Escaping strings for use at any command line

Okay, I have finally sussed this problem on both Windows and Linux.

The following code is written in Perl but it can be quite easily adapted to work for pretty much any programming language.

Procedure for escaping an arbitrary argument for use at a command line

sub escape_arg {
	my $arg = shift;

	# Windows cmd.exe:
	if($^O eq "MSWin32") {

		# Sequence of backslashes followed by a double quote:
		# double up all the backslashes and escape the double quote
		$arg =~ s/(\\*)"/$1$1\\"/g;
		
		# Sequence of backslashes followed by the end of the string
		# (which will become a double quote later):
		# double up all the backslashes
		$arg =~ s/(\\*)$/$1$1/;

		# All other backslashes occur literally

		# Quote the whole thing:
		$arg = "\"".$arg."\"";

		# Escape shell metacharacters:
		$arg =~ s/([()%!^"<>&|;, ])/\^$1/g;
	}

	# Unix shells:
	else {
		# Backslash-escape any hairy characters:
		$arg =~ s/([^a-zA-Z0-9_])/\\$1/g;
	}

	return $arg;
}

Procedure for escaping the name of an arbitrary program for use at a command line

That is, the 0th argument of the call. On Windows, this needs different treatment from the actual arguments.

sub escape_prog {
	my $prog = shift;

	# Windows cmd.exe: needs special treatment
	if($^O eq "MSWin32") {
		# Escape shell metacharacters
		$prog =~ s/([()%!^"<>&|;, ])/\^$1/g;
	}
	
	# Unix shells: same procedure as for arguments
	else {
		$prog = escape_arg($prog);
	}

	return $prog;
}

Procedure for escaping an arbitrary command

As presented in the form of a program followed by a series of arguments for that program. Returns a string.

sub escape_cmd {
	die "No call supplied\n" unless scalar @_ > 0;

	my @escaped = ();

	push @escaped, escape_prog($_[0]);
	push @escaped, map { escape_arg($_) } @_[ 1 .. $#_ ];

	return join " ", @escaped;
}

Tests

These subroutines worked on my Windows machine and the Linux machine which hosts this site. If you find faults or want to suggest some more test strings, be my guest.

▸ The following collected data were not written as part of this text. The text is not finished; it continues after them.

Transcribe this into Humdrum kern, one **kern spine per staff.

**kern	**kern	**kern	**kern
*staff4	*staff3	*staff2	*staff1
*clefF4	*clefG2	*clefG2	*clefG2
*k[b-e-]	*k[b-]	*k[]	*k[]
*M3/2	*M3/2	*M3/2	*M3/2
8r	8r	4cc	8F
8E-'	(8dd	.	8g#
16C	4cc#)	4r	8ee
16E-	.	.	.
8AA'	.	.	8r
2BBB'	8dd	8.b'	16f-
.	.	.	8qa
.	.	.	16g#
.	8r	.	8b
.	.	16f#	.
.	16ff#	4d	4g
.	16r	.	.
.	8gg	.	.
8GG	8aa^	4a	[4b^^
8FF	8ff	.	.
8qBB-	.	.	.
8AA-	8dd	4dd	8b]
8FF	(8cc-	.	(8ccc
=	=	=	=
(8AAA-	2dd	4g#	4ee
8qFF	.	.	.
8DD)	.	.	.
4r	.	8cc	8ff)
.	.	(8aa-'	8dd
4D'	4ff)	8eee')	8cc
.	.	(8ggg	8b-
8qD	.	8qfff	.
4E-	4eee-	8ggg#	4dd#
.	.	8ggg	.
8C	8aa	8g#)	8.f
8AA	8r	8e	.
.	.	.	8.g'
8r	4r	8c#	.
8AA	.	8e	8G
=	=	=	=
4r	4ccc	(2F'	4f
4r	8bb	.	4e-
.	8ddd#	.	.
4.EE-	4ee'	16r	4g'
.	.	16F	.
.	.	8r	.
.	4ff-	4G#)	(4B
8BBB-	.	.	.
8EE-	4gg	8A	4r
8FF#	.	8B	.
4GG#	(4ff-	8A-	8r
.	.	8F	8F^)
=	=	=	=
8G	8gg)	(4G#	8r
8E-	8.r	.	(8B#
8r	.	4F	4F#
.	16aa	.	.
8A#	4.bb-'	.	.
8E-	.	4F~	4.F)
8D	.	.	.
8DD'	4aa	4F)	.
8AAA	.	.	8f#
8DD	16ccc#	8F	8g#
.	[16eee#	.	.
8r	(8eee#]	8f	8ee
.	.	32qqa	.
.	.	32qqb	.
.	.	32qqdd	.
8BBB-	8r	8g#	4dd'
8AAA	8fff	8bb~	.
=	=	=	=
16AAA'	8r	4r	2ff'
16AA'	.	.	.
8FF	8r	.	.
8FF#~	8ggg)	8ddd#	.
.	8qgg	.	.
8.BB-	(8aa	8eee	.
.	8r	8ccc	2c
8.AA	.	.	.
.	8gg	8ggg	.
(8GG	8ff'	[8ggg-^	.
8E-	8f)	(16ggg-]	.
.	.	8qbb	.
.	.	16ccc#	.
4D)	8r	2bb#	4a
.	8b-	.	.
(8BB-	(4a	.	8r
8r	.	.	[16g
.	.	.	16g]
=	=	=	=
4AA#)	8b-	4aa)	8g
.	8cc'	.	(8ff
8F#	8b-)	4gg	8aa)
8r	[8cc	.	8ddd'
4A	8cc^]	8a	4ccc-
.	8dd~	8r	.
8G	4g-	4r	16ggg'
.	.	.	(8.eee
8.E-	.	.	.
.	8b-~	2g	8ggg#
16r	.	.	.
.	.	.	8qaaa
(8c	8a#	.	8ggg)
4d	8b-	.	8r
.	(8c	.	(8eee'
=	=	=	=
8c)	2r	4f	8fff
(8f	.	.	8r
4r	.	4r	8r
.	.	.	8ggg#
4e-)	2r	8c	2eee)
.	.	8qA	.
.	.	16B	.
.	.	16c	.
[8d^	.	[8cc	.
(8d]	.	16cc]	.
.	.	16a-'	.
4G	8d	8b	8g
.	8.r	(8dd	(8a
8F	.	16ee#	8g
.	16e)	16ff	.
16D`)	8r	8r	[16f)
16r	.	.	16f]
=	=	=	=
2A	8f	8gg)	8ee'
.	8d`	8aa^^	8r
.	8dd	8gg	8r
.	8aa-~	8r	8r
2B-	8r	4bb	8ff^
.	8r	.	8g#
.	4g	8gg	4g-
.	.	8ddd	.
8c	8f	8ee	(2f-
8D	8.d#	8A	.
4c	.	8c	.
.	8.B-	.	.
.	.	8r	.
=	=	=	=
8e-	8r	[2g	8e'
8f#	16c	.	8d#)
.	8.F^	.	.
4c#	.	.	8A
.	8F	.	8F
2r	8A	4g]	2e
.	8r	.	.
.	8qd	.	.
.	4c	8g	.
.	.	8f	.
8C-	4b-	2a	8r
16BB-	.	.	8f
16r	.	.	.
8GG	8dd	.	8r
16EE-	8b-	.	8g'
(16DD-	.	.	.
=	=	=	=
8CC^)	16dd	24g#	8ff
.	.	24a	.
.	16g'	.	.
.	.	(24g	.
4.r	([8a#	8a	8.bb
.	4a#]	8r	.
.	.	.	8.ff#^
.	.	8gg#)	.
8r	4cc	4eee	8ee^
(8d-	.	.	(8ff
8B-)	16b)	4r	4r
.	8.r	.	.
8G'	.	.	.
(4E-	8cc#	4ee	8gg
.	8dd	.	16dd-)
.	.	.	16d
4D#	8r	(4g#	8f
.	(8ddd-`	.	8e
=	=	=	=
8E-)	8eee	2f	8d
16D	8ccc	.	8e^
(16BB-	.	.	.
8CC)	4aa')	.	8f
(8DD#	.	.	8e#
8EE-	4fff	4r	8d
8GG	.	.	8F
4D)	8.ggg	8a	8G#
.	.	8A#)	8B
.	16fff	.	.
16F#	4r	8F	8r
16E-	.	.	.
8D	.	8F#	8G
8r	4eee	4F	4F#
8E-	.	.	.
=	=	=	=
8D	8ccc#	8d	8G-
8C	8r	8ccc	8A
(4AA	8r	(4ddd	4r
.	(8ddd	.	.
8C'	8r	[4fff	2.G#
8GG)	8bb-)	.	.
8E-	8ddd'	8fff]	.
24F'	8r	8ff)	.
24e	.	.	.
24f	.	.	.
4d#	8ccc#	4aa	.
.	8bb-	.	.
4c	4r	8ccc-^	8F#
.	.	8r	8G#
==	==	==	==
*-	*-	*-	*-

The complete list of strings I used for unit tests is:

yes
no
child.exe
argument 1
Hello, world
Hello"world
\some\path with\spaces
C:\Program Files\
she said, "you had me at hello"
arg;,ument"2
\some\directory with\spaces\
"
\
\\
\\\
\\\\
\\\\\
"\
"\T
"\\T
!1
!A
"!\/'"
"Jeff's!"
$PATH
%PATH%
&
<>|&^
()%!^"<>&|
>\\.\nul
malicious argument"&whoami
*@$$A$@#?-_

Back to Blog
Back to Things Of Interest

Discussion (5)

2012-02-22 20:33:39 by qntm:

It seems that this procedure has a fault on Windows, when trying to invoke a program whose name has a space in it. I'm unable to figure out a workaround for this. In particular, I can't find any way to invoke a program named "foo %PATH%.exe" at the command line. Any ideas, anybody?

2012-10-22 23:11:27 by Phil:

Trivial: invoke "foo "%"PATH"%".exe"

2012-11-30 16:52:22 by Johan:

I've made a JavaScript version of it: http://jsbin.com/anitaz/11/

You can use it without installation of software.

2013-08-06 14:55:51 by RP:

i am trying to run "tf changeset /collection:tfsapp.dotcom.blabla.org/Misc 765 /noprompt" as a command and the escaping doesn't work unfortunately, would be great to write a post about how what rules are you trying to implement for escaping characters.

2015-10-27 14:48:53 by Resuna:

Um.

First, a general solution is not possible even in principle on Windows, because the command line is passed to the program as a single string, not a series of strings. This means that the parsing is not guaranteed to be handled by a component provided by Microsoft. It may be completely ad-hoc. If you need to do this on Windows, god help you.

Second, if you need to use this function in UNIX, I mean if you THINK you need to use this in UNIX, the first thing you need to do is take a step back and look at what you're doing. Because in UNIX, you should be using {exec()} to call programs. If you use exec(), you don't need to quote anything. So in most cases, you shouldn't need to use this. There are a few cases where you do (for example, pasting a file name into a terminal window) but mostly the solution is refactoring.